还好白一男最终承受住了,尤其令土地庆幸的是,连那股隐隐波动的牵引之力也突然消失了。

他脱离白一男的身体,飘然回到庙殿之内,所疑惑的只剩有那个怪异且充满威严的声音。

那是一种叫做“心声传语”的神通,若非神只,修为境界必须达到三阳聚顶圆满方能施展。

别说是三阳圆满了,修为一旦破境至初窥三阳,世人就会美其名曰地称之为晋入了明真境,所谓明真者,可窥一切阴神魂灵。

这正是令土地最为郁闷的一点,那个心声传语的家伙,不论是神只还是一个修行强者,都一定看得到他,而他却全然感知不到对方的存在,尤其还是在他自己的地盘上,还是在有着神职神通加持的状况之下。

愁死了!解愁最好的东西就是美酒,土地苦着脸抱起一坛酒,就着肥美的羊腿,开始畅然解忧。

外面的一切他毫不担心,姚厚存那一掌,是对白一男的一次亲身试探。

这样的试探,未能顺利通过,不死也难活,如今顺利通过了,白一男暂时还活着,可接下来会怎么样呢?

一句突如其来的提醒,也许救下了白一男,也许只是把白一男推向一个更为残酷的深渊。

“很好!”姚厚存难以抑制满脸的欣慰,冲着白一男挥了挥手,道:“跟我来!”然后背剪起双手,转身走向了庙外。

白一男深吸一口气,迈步便跟了上去。

“一男……”吴婶很担心,不由喊了一声,试图拦住白一男,可话刚出口又觉得毫无意义,只用一双忧心忡忡的眼睛,望着白一男。

白一男回过头来,看到的不仅是吴婶,还有季夫子、冯老头、狗子、小石头……男女老少所有人眼中都饱含着担忧,也充满了无奈。

白一男冲着大家嘻嘻一笑,淡然道:“放心吧,大家赶紧进屋,继续喝酒吃肉,别都吃完了就行,我很快回来!”

老七神色复杂,对白一男微微点头,沉声道:“去吧,不要和他再起冲突,有什么事情,回来我们一起商量解决,你别都扛着!”

白一男点了点头,转身走出庙门。

季夫子、吴婶、冯老头等人,全都望着庙门,呆呆站着不动。

原本以为在即将来临的这个冬天,大家可以安定温暖的度过,现在看来,庙是修好了,却不一定有资格居住,这难道就是命吗?

凤儿的眼中却没有大家那样的忧虑神色,她与老七对视一眼,然后对大家说:“我们进屋吧,不用担心什么,白一男不会有事,我们也不会有事的!”

庙外的旷野苍茫,被一派萧杀之气笼罩。

姚厚存立身在牌楼之下,背对庙门,静静地眺望着远山。

白一男踩着枯败的落叶,走到姚厚存的身后,并没有眺望远山,而是望向了那块斜枕在路旁,与一棵粗壮大杨树相伴的大青石。

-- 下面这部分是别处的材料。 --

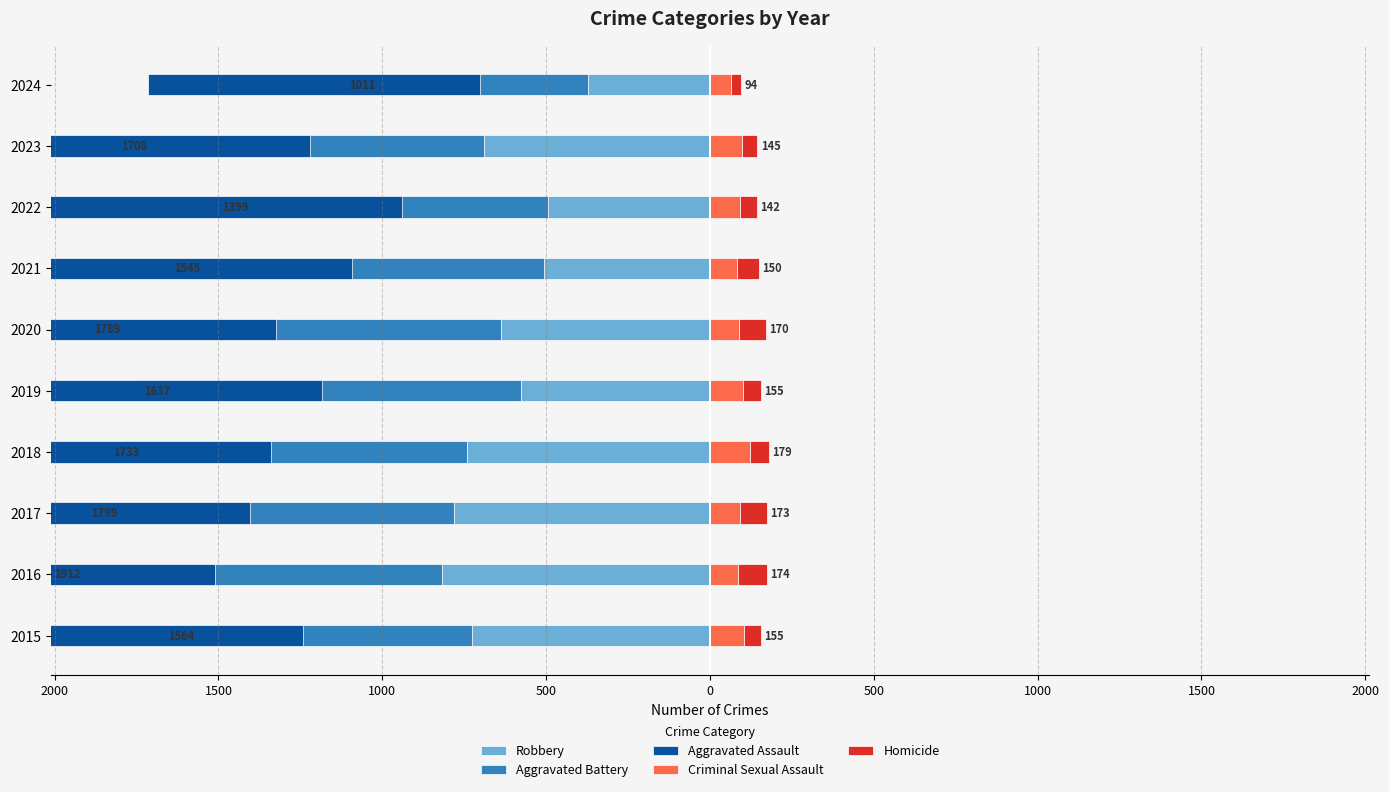

Between 2021 and 2017, which is larger?

2021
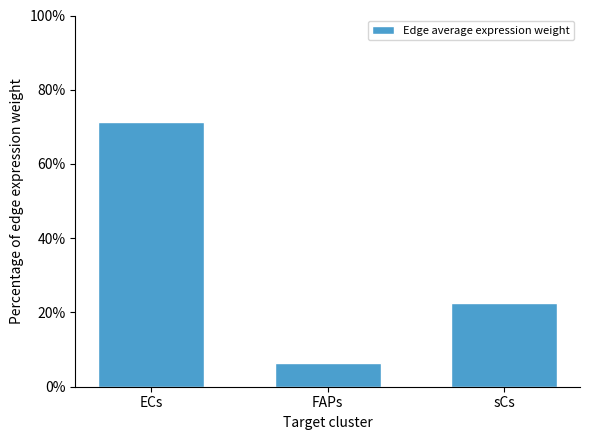

Read the value at ECs.

71.3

许多年来,白一男在这棵大杨树之下与老七习过武,和季夫子学过经,也和小年、狗子打过架,还在月下给小石头捉过萤火虫,当时正坐在大青石上给白一男缝制新鞋的吴婶还笑着提醒:“慢点跑,别摔着!”

远山太远,大青石才尽在咫尺。

看着大青石,就能够看到过往的点点滴滴,不论酸甜苦辣,回味起来都有滋有味。

今冬如果下雪,白一男想要堆起一个大大的雪人,一定要比小石头还高;倘若有机会,他还想甩开狗子和小年,只和凤儿一起,坐在大青石上抬头数一数天上的星星。

“杨齐看来伤的不重,我出来时,就没见到他的影子!”

白一男还在遐想,姚厚存的声音传入了耳中。

“他不是好人,他的死活我并不在意。”白一男看上去很淡然,甚至嘴角还隐隐噙着一丝笑意。

他的思绪还没有从数星星的情境中走出来,想着天上那么多星星,要怎么才能数清楚呢?大不了多数些时日,只要凤儿陪在身边,能一直数下去才好。

姚厚存侧脸瞧着隐含笑意的白一男,心里不禁生出丝丝凉意。

这个少年,小小年纪出手即伤人,伤人之后不但心境淡漠,还有喜悦之色流露,这样的人,究竟得有多可怕。